• Work order: Repeat exactly, and only, the lines from the one holding "245 204 505" through the last line of the records below.
+++
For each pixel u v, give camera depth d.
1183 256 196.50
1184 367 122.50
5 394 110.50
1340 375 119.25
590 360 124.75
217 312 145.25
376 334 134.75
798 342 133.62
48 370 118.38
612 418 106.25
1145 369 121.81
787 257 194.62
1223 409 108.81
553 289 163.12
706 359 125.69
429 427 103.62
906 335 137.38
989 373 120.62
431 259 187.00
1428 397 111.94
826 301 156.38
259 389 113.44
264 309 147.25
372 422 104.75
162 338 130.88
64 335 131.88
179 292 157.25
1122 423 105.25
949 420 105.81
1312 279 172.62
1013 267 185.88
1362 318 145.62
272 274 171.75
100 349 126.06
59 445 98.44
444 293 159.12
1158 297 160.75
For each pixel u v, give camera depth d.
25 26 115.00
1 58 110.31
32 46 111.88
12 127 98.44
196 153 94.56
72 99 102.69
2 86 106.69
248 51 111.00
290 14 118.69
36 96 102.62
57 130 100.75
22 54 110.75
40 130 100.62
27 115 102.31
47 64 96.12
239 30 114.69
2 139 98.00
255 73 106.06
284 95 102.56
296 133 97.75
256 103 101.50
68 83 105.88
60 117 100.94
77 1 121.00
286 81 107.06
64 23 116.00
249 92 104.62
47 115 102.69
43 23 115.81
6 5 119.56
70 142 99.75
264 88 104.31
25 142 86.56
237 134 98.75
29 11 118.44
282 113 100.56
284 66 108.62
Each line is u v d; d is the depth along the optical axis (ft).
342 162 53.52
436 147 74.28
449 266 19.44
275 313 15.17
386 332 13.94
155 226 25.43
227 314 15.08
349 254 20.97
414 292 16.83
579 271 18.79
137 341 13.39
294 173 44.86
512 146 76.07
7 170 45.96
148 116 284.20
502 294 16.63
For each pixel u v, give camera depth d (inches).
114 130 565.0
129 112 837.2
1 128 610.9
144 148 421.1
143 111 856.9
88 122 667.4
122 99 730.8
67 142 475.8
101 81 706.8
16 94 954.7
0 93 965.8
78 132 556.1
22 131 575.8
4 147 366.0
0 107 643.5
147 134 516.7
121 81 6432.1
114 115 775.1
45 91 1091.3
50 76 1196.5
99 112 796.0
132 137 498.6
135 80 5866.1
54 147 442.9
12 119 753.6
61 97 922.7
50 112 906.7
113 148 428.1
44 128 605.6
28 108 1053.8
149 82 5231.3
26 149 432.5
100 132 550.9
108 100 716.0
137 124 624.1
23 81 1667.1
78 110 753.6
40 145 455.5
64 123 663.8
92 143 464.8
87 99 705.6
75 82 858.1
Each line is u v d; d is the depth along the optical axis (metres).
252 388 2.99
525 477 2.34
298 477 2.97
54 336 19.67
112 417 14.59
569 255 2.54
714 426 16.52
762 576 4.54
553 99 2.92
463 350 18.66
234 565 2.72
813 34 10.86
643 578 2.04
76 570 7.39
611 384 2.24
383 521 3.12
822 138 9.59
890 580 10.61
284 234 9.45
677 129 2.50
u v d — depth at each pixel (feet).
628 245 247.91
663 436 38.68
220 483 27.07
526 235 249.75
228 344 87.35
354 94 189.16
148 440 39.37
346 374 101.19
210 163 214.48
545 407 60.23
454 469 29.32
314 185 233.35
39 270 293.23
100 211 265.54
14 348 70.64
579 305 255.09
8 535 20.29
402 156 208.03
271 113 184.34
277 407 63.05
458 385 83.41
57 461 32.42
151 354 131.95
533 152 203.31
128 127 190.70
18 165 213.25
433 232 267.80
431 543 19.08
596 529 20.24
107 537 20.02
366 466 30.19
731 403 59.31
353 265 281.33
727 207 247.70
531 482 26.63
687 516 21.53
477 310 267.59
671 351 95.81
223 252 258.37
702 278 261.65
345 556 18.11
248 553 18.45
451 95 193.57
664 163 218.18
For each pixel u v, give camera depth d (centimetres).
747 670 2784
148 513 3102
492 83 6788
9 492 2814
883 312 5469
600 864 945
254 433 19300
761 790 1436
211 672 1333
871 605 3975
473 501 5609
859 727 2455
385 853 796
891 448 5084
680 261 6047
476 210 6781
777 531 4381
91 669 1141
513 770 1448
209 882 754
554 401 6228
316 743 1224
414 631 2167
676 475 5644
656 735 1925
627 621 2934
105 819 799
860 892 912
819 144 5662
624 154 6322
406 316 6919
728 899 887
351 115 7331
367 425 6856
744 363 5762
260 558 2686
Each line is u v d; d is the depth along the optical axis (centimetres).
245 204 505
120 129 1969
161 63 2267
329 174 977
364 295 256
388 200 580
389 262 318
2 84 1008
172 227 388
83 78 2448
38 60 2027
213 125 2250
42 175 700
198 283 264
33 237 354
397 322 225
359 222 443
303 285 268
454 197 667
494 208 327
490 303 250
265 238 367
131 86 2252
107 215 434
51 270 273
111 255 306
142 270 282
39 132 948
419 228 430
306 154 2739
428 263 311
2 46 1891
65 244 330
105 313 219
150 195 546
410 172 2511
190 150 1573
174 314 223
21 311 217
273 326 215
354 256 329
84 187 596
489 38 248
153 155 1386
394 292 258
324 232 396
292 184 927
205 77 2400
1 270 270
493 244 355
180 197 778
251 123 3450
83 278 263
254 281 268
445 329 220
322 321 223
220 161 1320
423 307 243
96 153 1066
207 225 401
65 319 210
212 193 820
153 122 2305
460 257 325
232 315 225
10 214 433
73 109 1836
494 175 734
+++
• Output of the task:
245 204 505
120 129 1969
161 63 2267
329 174 977
364 295 256
388 200 580
389 262 318
2 84 1008
172 227 388
83 78 2448
38 60 2027
213 125 2250
42 175 700
198 283 264
33 237 354
397 322 225
359 222 443
303 285 268
454 197 667
494 208 327
490 303 250
265 238 367
131 86 2252
107 215 434
51 270 273
111 255 306
142 270 282
39 132 948
419 228 430
306 154 2739
428 263 311
2 46 1891
65 244 330
105 313 219
150 195 546
410 172 2511
190 150 1573
174 314 223
21 311 217
273 326 215
354 256 329
84 187 596
489 38 248
153 155 1386
394 292 258
324 232 396
292 184 927
205 77 2400
1 270 270
493 244 355
180 197 778
251 123 3450
83 278 263
254 281 268
445 329 220
322 321 223
220 161 1320
423 307 243
96 153 1066
207 225 401
65 319 210
212 193 820
153 122 2305
460 257 325
232 315 225
10 214 433
73 109 1836
494 175 734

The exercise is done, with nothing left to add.